You will create a total of four concurrent threads for this project -- a client, two servers (one for each queue) and one monitor thread that displays the system status on the serial port.

 

The client thread will wait a random period of time (see below for details) and then send a message to one of the two queues, alternating between them. It repeats this indefinitely.

 

Each server thread will start by determining which queue it’s watching, then wait for a random period of time before retrieving a message from its queue. It repeats this indefinitely.

 

Note that you should have one server function that is used to create two threads, each with a parameter that specifies what queue to use. You may not ​      ​have two separate server functions. This is important for scalability and maintainability -- if they suddenly decide to have hundreds of threads, you don’t want hundreds of copies of the same function.

 

The Monitor Thread
 

The monitor thread should run once a second, and should print the elapsed time in seconds followed by the following information for each of the two queues:

 

●     Total messages sent successfully

●     Total messages received

●     Total overflows (this occurs when osMessageQueuePut ​        returns​            osErrorResource)

 

Delays and Randomness
 

The client and server threads will both need to delay for a random period of time. The function for delaying is simply:

 

osDelay(nticks): 

 

The nticks ​ value is the number of system ticks to delay before returning.​ 

 

For this lab, you will use the following values:

 

●     Average arrival rate at each ​         ​of the two queues is 9 Hz

●     Average service rate for each queue is 10 Hz

●     The size of each queue is 10

●     Use osKernelGetTickFreq() to get ticks/second

 

Note that the arrival and service rates are average ​      ​values.
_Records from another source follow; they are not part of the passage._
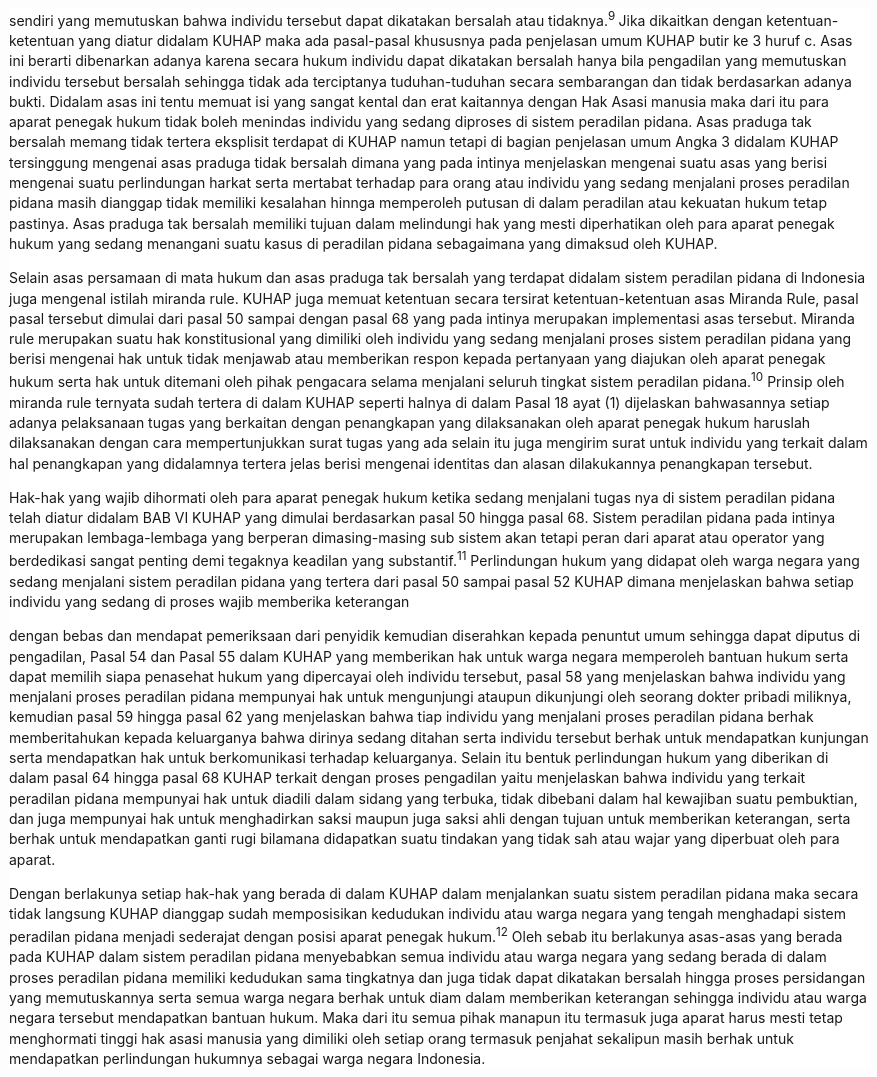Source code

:<p><span class="font6">sendiri yang memutuskan bahwa individu tersebut dapat dikatakan bersalah atau tidaknya.<sup>9 </sup>Jika dikaitkan dengan ketentuan-ketentuan yang diatur didalam KUHAP maka ada pasal-pasal khususnya pada penjelasan umum KUHAP butir ke 3 huruf c. Asas ini berarti dibenarkan adanya karena secara hukum individu dapat dikatakan bersalah hanya bila pengadilan yang memutuskan individu tersebut bersalah sehingga tidak ada terciptanya tuduhan-tuduhan secara sembarangan dan tidak berdasarkan adanya bukti. Didalam asas ini tentu memuat isi yang sangat kental dan erat kaitannya dengan Hak Asasi manusia maka dari itu para aparat penegak hukum tidak boleh menindas individu yang sedang diproses di sistem peradilan pidana. Asas praduga tak bersalah memang tidak tertera eksplisit terdapat di KUHAP namun tetapi di bagian penjelasan umum Angka 3 didalam KUHAP tersinggung mengenai asas praduga tidak bersalah dimana yang pada intinya menjelaskan mengenai suatu asas yang berisi mengenai suatu perlindungan harkat serta mertabat terhadap para orang atau individu yang sedang menjalani proses peradilan pidana masih dianggap tidak memiliki kesalahan hinnga memperoleh putusan di dalam peradilan atau kekuatan hukum tetap pastinya. Asas praduga tak bersalah memiliki tujuan dalam melindungi hak yang mesti diperhatikan oleh para aparat penegak hukum yang sedang menangani suatu kasus di peradilan pidana sebagaimana yang dimaksud oleh KUHAP.</span></p>
<p><span class="font6">Selain asas persamaan di mata hukum dan asas praduga tak bersalah yang terdapat didalam sistem peradilan pidana di Indonesia juga mengenal istilah miranda rule. KUHAP juga memuat ketentuan secara tersirat ketentuan-ketentuan asas Miranda Rule, pasal pasal tersebut dimulai dari pasal 50 sampai dengan pasal 68 yang pada intinya merupakan implementasi asas tersebut. Miranda rule merupakan suatu hak konstitusional yang dimiliki oleh individu yang sedang menjalani proses sistem peradilan pidana yang berisi mengenai hak untuk tidak menjawab atau memberikan respon kepada pertanyaan yang diajukan oleh aparat penegak hukum serta hak untuk ditemani oleh pihak pengacara selama menjalani seluruh tingkat sistem peradilan pidana.<sup>10</sup> Prinsip oleh miranda rule ternyata sudah tertera di dalam KUHAP seperti halnya di dalam Pasal 18 ayat (1) dijelaskan bahwasannya setiap adanya pelaksanaan tugas yang berkaitan dengan penangkapan yang dilaksanakan oleh aparat penegak hukum haruslah dilaksanakan dengan cara mempertunjukkan surat tugas yang ada selain itu juga mengirim surat untuk individu yang terkait dalam hal penangkapan yang didalamnya tertera jelas berisi mengenai identitas dan alasan dilakukannya penangkapan tersebut.</span></p>
<p><span class="font6">Hak-hak yang wajib dihormati oleh para aparat penegak hukum ketika sedang menjalani tugas nya di sistem peradilan pidana telah diatur didalam BAB VI KUHAP yang dimulai berdasarkan pasal 50 hingga pasal 68. Sistem peradilan pidana pada intinya merupakan lembaga-lembaga yang berperan dimasing-masing sub sistem akan tetapi peran dari aparat atau operator yang berdedikasi sangat penting demi tegaknya keadilan yang substantif.<sup>11</sup> Perlindungan hukum yang didapat oleh warga negara yang sedang menjalani sistem peradilan pidana yang tertera dari pasal 50 sampai pasal 52 KUHAP dimana menjelaskan bahwa setiap individu yang sedang di proses wajib memberika keterangan</span></p>
<p><span class="font6">dengan bebas dan mendapat pemeriksaan dari penyidik kemudian diserahkan kepada penuntut umum sehingga dapat diputus di pengadilan, Pasal 54 dan Pasal 55 dalam KUHAP yang memberikan hak untuk warga negara memperoleh bantuan hukum serta dapat memilih siapa penasehat hukum yang dipercayai oleh individu tersebut, pasal 58 yang menjelaskan bahwa individu yang menjalani proses peradilan pidana mempunyai hak untuk mengunjungi ataupun dikunjungi oleh seorang dokter pribadi miliknya, kemudian pasal 59 hingga pasal 62 yang menjelaskan bahwa tiap individu yang menjalani proses peradilan pidana berhak memberitahukan kepada keluarganya bahwa dirinya sedang ditahan serta individu tersebut berhak untuk mendapatkan kunjungan serta mendapatkan hak untuk berkomunikasi terhadap keluarganya. Selain itu bentuk perlindungan hukum yang diberikan di dalam pasal 64 hingga pasal 68 KUHAP terkait dengan proses pengadilan yaitu menjelaskan bahwa individu yang terkait peradilan pidana mempunyai hak untuk diadili dalam sidang yang terbuka, tidak dibebani dalam hal kewajiban suatu pembuktian, dan juga mempunyai hak untuk menghadirkan saksi maupun juga saksi ahli dengan tujuan untuk memberikan keterangan, serta berhak untuk mendapatkan ganti rugi bilamana didapatkan suatu tindakan yang tidak sah atau wajar yang diperbuat oleh para aparat.</span></p>
<p><span class="font6">Dengan berlakunya setiap hak-hak yang berada di dalam KUHAP dalam menjalankan suatu sistem peradilan pidana maka secara tidak langsung KUHAP dianggap sudah memposisikan kedudukan individu atau warga negara yang tengah menghadapi sistem peradilan pidana menjadi sederajat dengan posisi aparat penegak hukum.<sup>12</sup> Oleh sebab itu berlakunya asas-asas yang berada pada KUHAP dalam sistem peradilan pidana menyebabkan semua individu atau warga negara yang sedang berada di dalam proses peradilan pidana memiliki kedudukan sama tingkatnya dan juga tidak dapat dikatakan bersalah hingga proses persidangan yang memutuskannya serta semua warga negara berhak untuk diam dalam memberikan keterangan sehingga individu atau warga negara tersebut mendapatkan bantuan hukum. Maka dari itu semua pihak manapun itu termasuk juga aparat harus mesti tetap menghormati tinggi hak asasi manusia yang dimiliki oleh setiap orang termasuk penjahat sekalipun masih berhak untuk mendapatkan perlindungan hukumnya sebagai warga negara Indonesia.</span></p>
<ul style="list-style:none;"><li>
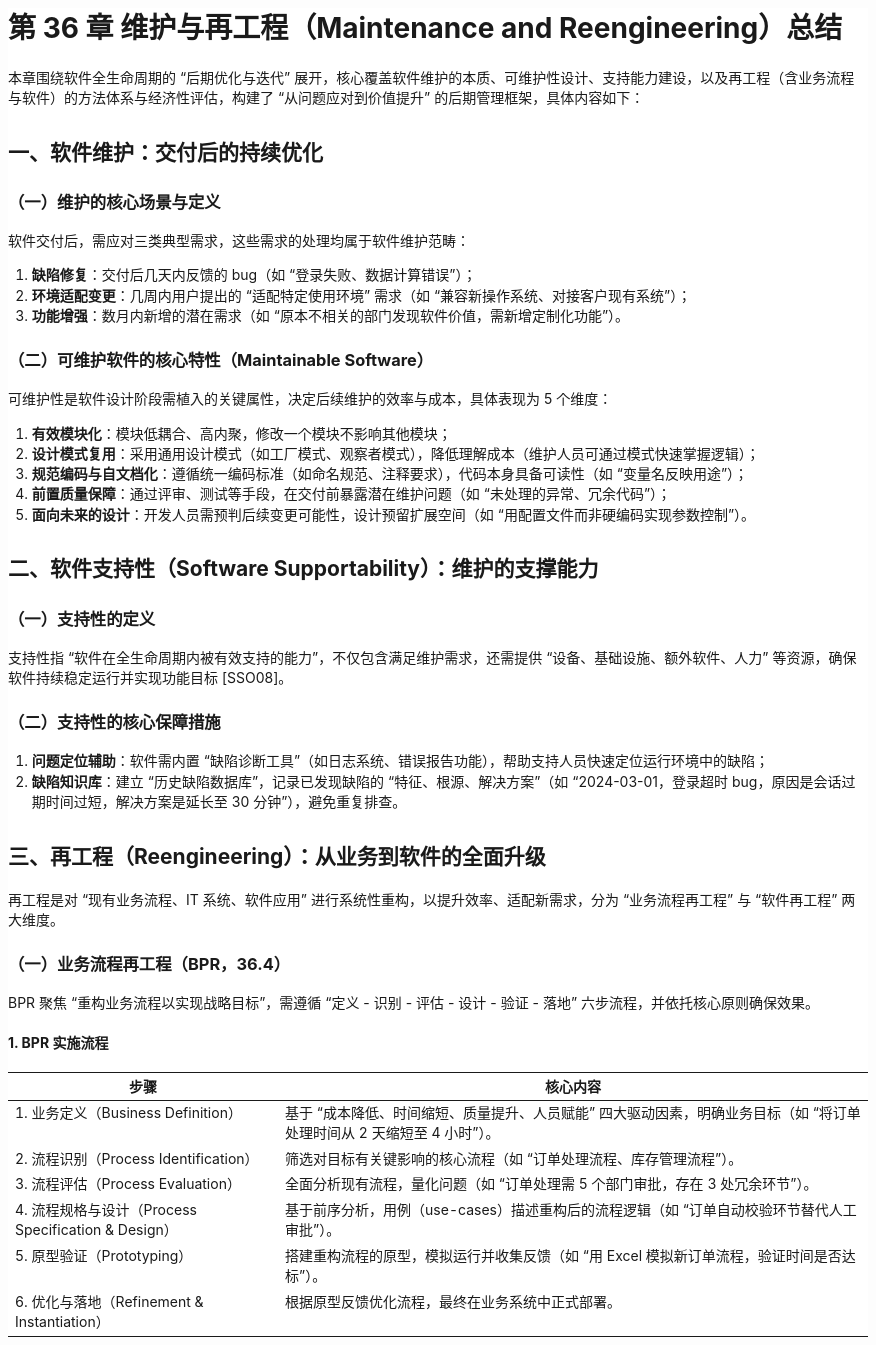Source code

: # 第 36 章 维护与再工程（Maintenance and Reengineering）总结

本章围绕软件全生命周期的 “后期优化与迭代” 展开，核心覆盖软件维护的本质、可维护性设计、支持能力建设，以及再工程（含业务流程与软件）的方法体系与经济性评估，构建了 “从问题应对到价值提升” 的后期管理框架，具体内容如下：

## 一、软件维护：交付后的持续优化

### （一）维护的核心场景与定义

软件交付后，需应对三类典型需求，这些需求的处理均属于软件维护范畴：

  

1. **缺陷修复**：交付后几天内反馈的 bug（如 “登录失败、数据计算错误”）；
2. **环境适配变更**：几周内用户提出的 “适配特定使用环境” 需求（如 “兼容新操作系统、对接客户现有系统”）；
3. **功能增强**：数月内新增的潜在需求（如 “原本不相关的部门发现软件价值，需新增定制化功能”）。

### （二）可维护软件的核心特性（Maintainable Software）

可维护性是软件设计阶段需植入的关键属性，决定后续维护的效率与成本，具体表现为 5 个维度：

  

1. **有效模块化**：模块低耦合、高内聚，修改一个模块不影响其他模块；
2. **设计模式复用**：采用通用设计模式（如工厂模式、观察者模式），降低理解成本（维护人员可通过模式快速掌握逻辑）；
3. **规范编码与自文档化**：遵循统一编码标准（如命名规范、注释要求），代码本身具备可读性（如 “变量名反映用途”）；
4. **前置质量保障**：通过评审、测试等手段，在交付前暴露潜在维护问题（如 “未处理的异常、冗余代码”）；
5. **面向未来的设计**：开发人员需预判后续变更可能性，设计预留扩展空间（如 “用配置文件而非硬编码实现参数控制”）。

## 二、软件支持性（Software Supportability）：维护的支撑能力

### （一）支持性的定义

支持性指 “软件在全生命周期内被有效支持的能力”，不仅包含满足维护需求，还需提供 “设备、基础设施、额外软件、人力” 等资源，确保软件持续稳定运行并实现功能目标 [SSO08]。

### （二）支持性的核心保障措施

1. **问题定位辅助**：软件需内置 “缺陷诊断工具”（如日志系统、错误报告功能），帮助支持人员快速定位运行环境中的缺陷；
2. **缺陷知识库**：建立 “历史缺陷数据库”，记录已发现缺陷的 “特征、根源、解决方案”（如 “2024-03-01，登录超时 bug，原因是会话过期时间过短，解决方案是延长至 30 分钟”），避免重复排查。

## 三、再工程（Reengineering）：从业务到软件的全面升级

再工程是对 “现有业务流程、IT 系统、软件应用” 进行系统性重构，以提升效率、适配新需求，分为 “业务流程再工程” 与 “软件再工程” 两大维度。

### （一）业务流程再工程（BPR，36.4）

BPR 聚焦 “重构业务流程以实现战略目标”，需遵循 “定义 - 识别 - 评估 - 设计 - 验证 - 落地” 六步流程，并依托核心原则确保效果。

#### 1. BPR 实施流程

|步骤|核心内容|
|---|---|
|1. 业务定义（Business Definition）|基于 “成本降低、时间缩短、质量提升、人员赋能” 四大驱动因素，明确业务目标（如 “将订单处理时间从 2 天缩短至 4 小时”）。|
|2. 流程识别（Process Identification）|筛选对目标有关键影响的核心流程（如 “订单处理流程、库存管理流程”）。|
|3. 流程评估（Process Evaluation）|全面分析现有流程，量化问题（如 “订单处理需 5 个部门审批，存在 3 处冗余环节”）。|
|4. 流程规格与设计（Process Specification & Design）|基于前序分析，用例（use-cases）描述重构后的流程逻辑（如 “订单自动校验环节替代人工审批”）。|
|5. 原型验证（Prototyping）|搭建重构流程的原型，模拟运行并收集反馈（如 “用 Excel 模拟新订单流程，验证时间是否达标”）。|
|6. 优化与落地（Refinement & Instantiation）|根据原型反馈优化流程，最终在业务系统中正式部署。|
The actual inter-arrival times and service times will be different for every iteration through your thread’s loop, and will vary exponentially.

 

Since the delays vary exponentially, we must compute the next delay value by taking a random number in the range (0,1] and mapping it to an exponential distribution via the following equation:

 

F​-1​(x) = -ln(1-x)

 

We would then take the result and divide it by the average arrival or service rate (the values given above) to generate the next delay value.

 

Fortunately for you, we provide code that does most of the work. The reason we do this is that we won’t be using floating point.

 

On many embedded processors, including the one we’re using on the Keil board, there is no hardware support for floating-point operations, which makes them very slow. Instead of using floating-point, we use a pseudo-random number generator (PRNG) algorithm called ​lfsr113()​ that returns values in the range ​[0,UINT32_MAX]​.

 

We provide you with a file called ​random.c​ (which you must add to your source group in uVision) and an include file called ​random.h​, (which you must ​#include​ in your code). The ​random.c​ file contains a ​next_event()​ function that returns the actual delay in seconds, handling all the random number generation and the conversion to an exponential distribution.

 

However, there’s a catch. The ​next_event()​ function converts a pseudo-floating-point value into an integer that’s been multiplied by 2​16​ (i.e. left shifted 16 bits) and rounded to the nearest integer value. To convert this to a value suitable for ​osDelay()​, you must convert it from seconds to ticks, divide by the average rate (described above), then right shift it by 16 bits.

 

Assigning Queues to Servers
 

When you create a server thread, you must pass it a parameter so it knows which queue to process.

 

Getting the Code and Getting Set Up
 

The setup procedure is the same as with previous projects, and you can refer to the earlier lab manuals if you’re uncertain. Note that in addition to the files you’ve seen in previous projects, there are several new ones: ​random.c, random.h, lfsr113.c, lfsr113.h​.  Do not add ​make_table.c​ to your project.  It was used to generate the lookup table in ​random.c​.